Comment on – MARKETS; Merrill CEO Departs With $160 Million; His Compensation Receives Scrutiny After He Becomes A Casualty Of The Sub-prime Crisis

A few footnotes to the Merrill Lynch / O’Neal story…and CEO compensation in general…

 

As founders and the founding families of today’s giant, modern corporations — the Merrills of Merrill Lynch, the Rockefellers of Standard Oil (ExxonMobil) and the Fords of Ford Motor Company – gradually were being replaced by hired agents (those we know by the title of corpoate executives and senior managers today), the separation of ownership and control was thorougly explored by two leading authors / academics who were looking ahead to possible changes in the way large shareholder-owned companies would be run.

 

In the landmark work, “The Modern Corporation and Private Property,” authors Adolf A. Berle Jr. and Gardiner C. Means (both of Columbia University) in 1932 wrote…

 

“…In the corporate system, the “owner” of [industrial] wealth is left with a mere symbol of ownership, while the power, the responsibility and the substance which have been an integral part of ownership are being transferred to a separate group in whose hands lies control…” and “…where ownership is sufficiently sub-divided (as though broad-based and dispersed shareholding), management can become a self-perpetuating body even though its share in ownership is negligible…”

 

And so seven-plus decades later we see what the directions taken were — directors on self-perpetuating boards appointing “their own” circle of contacts or a tight-knit universe of candidates to the highest positions.

 

Guess who mostly benefits from “control” (vs. ownership) — right, generously paid CEOs.

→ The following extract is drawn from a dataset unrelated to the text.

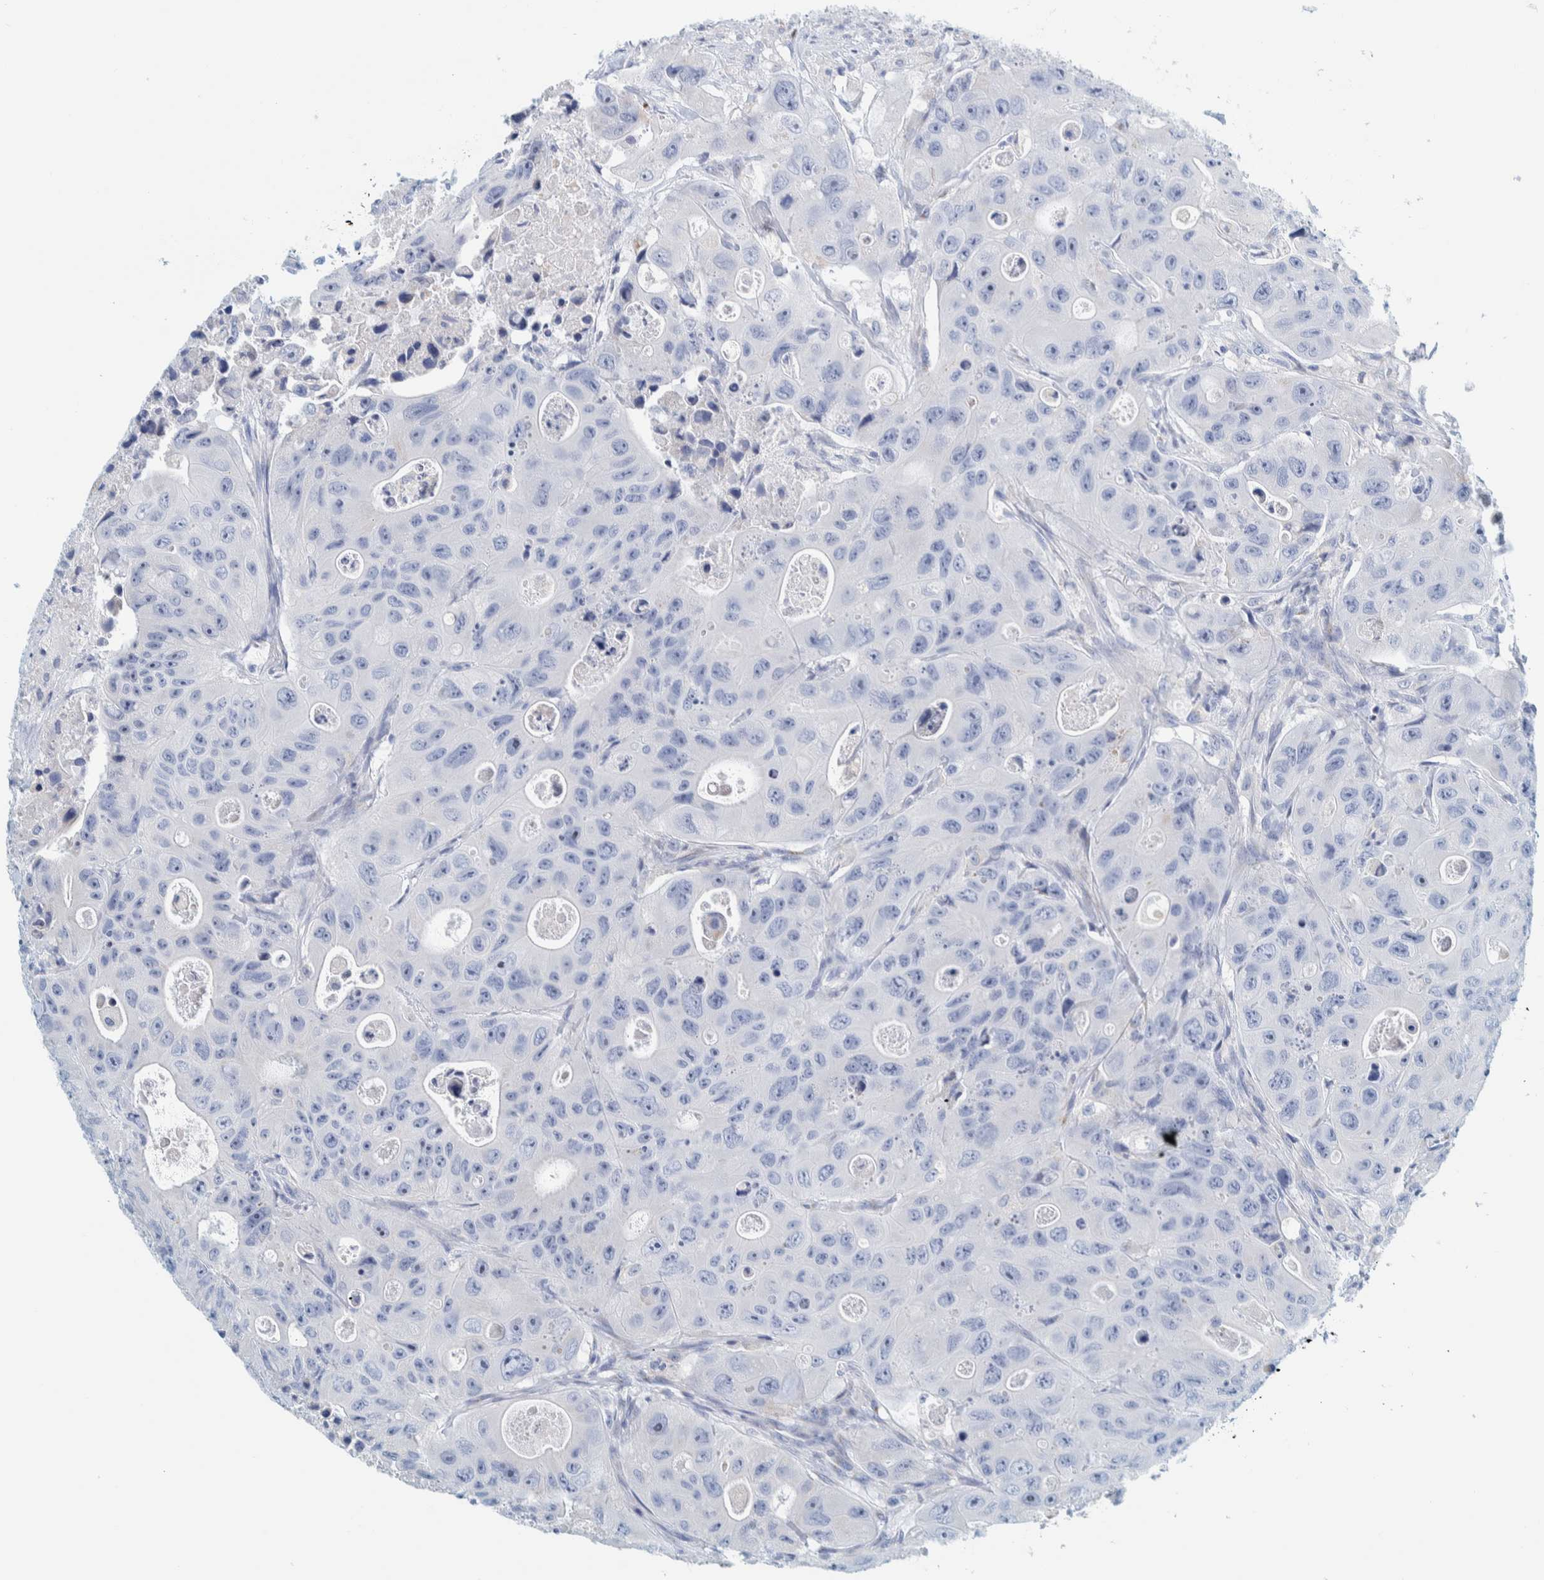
{"staining": {"intensity": "negative", "quantity": "none", "location": "none"}, "tissue": "colorectal cancer", "cell_type": "Tumor cells", "image_type": "cancer", "snomed": [{"axis": "morphology", "description": "Adenocarcinoma, NOS"}, {"axis": "topography", "description": "Colon"}], "caption": "The histopathology image displays no staining of tumor cells in colorectal cancer.", "gene": "MOG", "patient": {"sex": "female", "age": 46}}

Where there is real performance there is often little beefing about pay. Where there is poor performance there is the charge of “pay-for-pulse” or pay for failure and shareholders raise their voices while editors flail away at what they see as excesses in the corporate world.

 

While top managers are “agents” of the owners (the shareholders), in effect they are really the controlling interest, even to the point of determining their own compensation. (As governance guru Bob Monks points out, no where in all of the market mechanisms does the buyer let the seller determine the price, conditions, etc. as though no competition existed — except for the CEO position.)

 

You can hear the sigh of relief of an important “owner” of the enterprise in this quote…””He’s walking away with the generous compensation that he’s mostly already earned,” said Ed Durkin, director of corporate affairs for the United Brotherhood of Carpenters, whose affiliated union pension funds own 875,000 Merrill shares. “At least they didn’t give him more. Although given what’s transpired, it would be a stretch to justify anything else.” (Carpenters Union)

 

So — despite your raised eyebrows at the numbers, the going away package here is not unusual. Way way back in the depth of the Great Depression even two bright guys like AA Berle and Gardiner Means would not have been able to forecast where all this separation of ownership and control would lead.

 

And today — in this 7th year of the 21st Century — can we (you, me) forecast what’s ahead for the relationship between owners and agents (top management)? Who will determine CEO pay in 2010? We’ll see…CEO comp may be the biggest debate (and focus of shareowner ire) in the coming 2008 proxy season. And Mr. O’Neal will be among the examples held up of failure of boards to appropriatel reward executives…notice that Michael Eisner of Disney is still an example cited (here in this story).